O analista da Spinelli levou em consideração as empresas BRF Brasil Foods, Minerva e Marfrig. Em comum entre elas, o aumento da capacidade de operações que deverá responder por maiores volumes receitas, segundo Bueno.
"No caso da Marfrig, a consolidação das operações da Keystone Foods durante todo o primeiro trimestre deverá responder pelo aumento da receita; na BR Foods, a maior utilização da capacidade nas operações de Lucas do Rio Verde e Vitória do Santo Antão deverá produzir o mesmo efeito; e no Minerva, o crescimento da operação e da participação na JV Minerva Dawn Farms deverá manter sua trajetória ascendente sobre a maior participação de produtos processados nas receitas da empresa", diz Max Bueno.
Estimativas
Para a Brasil Foods, o analista estima receita líquida de R$ 6,513 bilhões, alta de 2% sobre o trimestre anterior e de 29% em relação ao primeiro trimestre de 2010. O lucro líquido projetado é de R$ 326 milhões, queda de 9% em relação ao último trimestre do ano passado. A recomendação para as ações de companhia (BRFS3) é de manter.

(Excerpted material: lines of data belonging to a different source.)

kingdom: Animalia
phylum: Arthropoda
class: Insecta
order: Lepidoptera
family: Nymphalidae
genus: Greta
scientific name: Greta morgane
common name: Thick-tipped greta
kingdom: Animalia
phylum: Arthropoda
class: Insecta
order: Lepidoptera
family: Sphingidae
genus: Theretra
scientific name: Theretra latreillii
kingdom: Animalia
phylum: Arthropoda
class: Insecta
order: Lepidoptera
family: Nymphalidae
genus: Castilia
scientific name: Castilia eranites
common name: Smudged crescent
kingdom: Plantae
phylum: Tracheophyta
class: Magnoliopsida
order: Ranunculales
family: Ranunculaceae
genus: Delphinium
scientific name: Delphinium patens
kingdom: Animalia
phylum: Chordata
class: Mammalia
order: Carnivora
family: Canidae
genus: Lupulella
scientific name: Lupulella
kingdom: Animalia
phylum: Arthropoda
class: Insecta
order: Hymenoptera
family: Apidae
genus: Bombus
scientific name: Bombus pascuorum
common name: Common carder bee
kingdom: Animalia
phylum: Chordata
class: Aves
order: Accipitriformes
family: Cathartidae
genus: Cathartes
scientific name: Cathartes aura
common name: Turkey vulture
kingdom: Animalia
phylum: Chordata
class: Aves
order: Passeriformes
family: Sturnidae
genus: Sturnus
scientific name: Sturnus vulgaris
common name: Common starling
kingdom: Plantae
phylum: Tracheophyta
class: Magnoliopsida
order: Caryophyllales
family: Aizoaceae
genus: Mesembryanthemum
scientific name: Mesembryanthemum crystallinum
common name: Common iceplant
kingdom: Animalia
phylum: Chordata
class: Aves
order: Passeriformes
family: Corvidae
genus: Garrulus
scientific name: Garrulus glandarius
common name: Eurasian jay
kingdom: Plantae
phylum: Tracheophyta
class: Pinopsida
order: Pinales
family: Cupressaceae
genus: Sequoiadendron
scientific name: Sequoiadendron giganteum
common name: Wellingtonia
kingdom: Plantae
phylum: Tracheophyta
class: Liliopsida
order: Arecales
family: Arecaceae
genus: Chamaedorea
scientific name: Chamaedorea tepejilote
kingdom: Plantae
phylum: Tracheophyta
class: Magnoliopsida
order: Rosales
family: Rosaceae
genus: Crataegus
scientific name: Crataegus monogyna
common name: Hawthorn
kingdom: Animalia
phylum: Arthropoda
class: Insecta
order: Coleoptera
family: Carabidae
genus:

Já o Minerva deve somar receita líquida de R$ 841 milhões, registrando queda 3% sobre o trimestre anterior e incremento de 16% se comparado com o primeiro trimestre de 2010. O lucro líquido estimado é 13% menor que o observado no trimestre anterior, com R$ 26 milhões.
A Marfrig deve ter aumento de 30% no primeiro trimestre de 2011 em relação ao período anterior em sua receita líquida, alcançando R$ 6,914 bilhões. No comparativo com o mesmo trimestre de 2010, o incremento deve ser de 115%, aposta o analista. O lucro líquido esperado é de R$ 132 milhões, ante os R$ 62,4 milhões obtidos no último trimestre de 2010.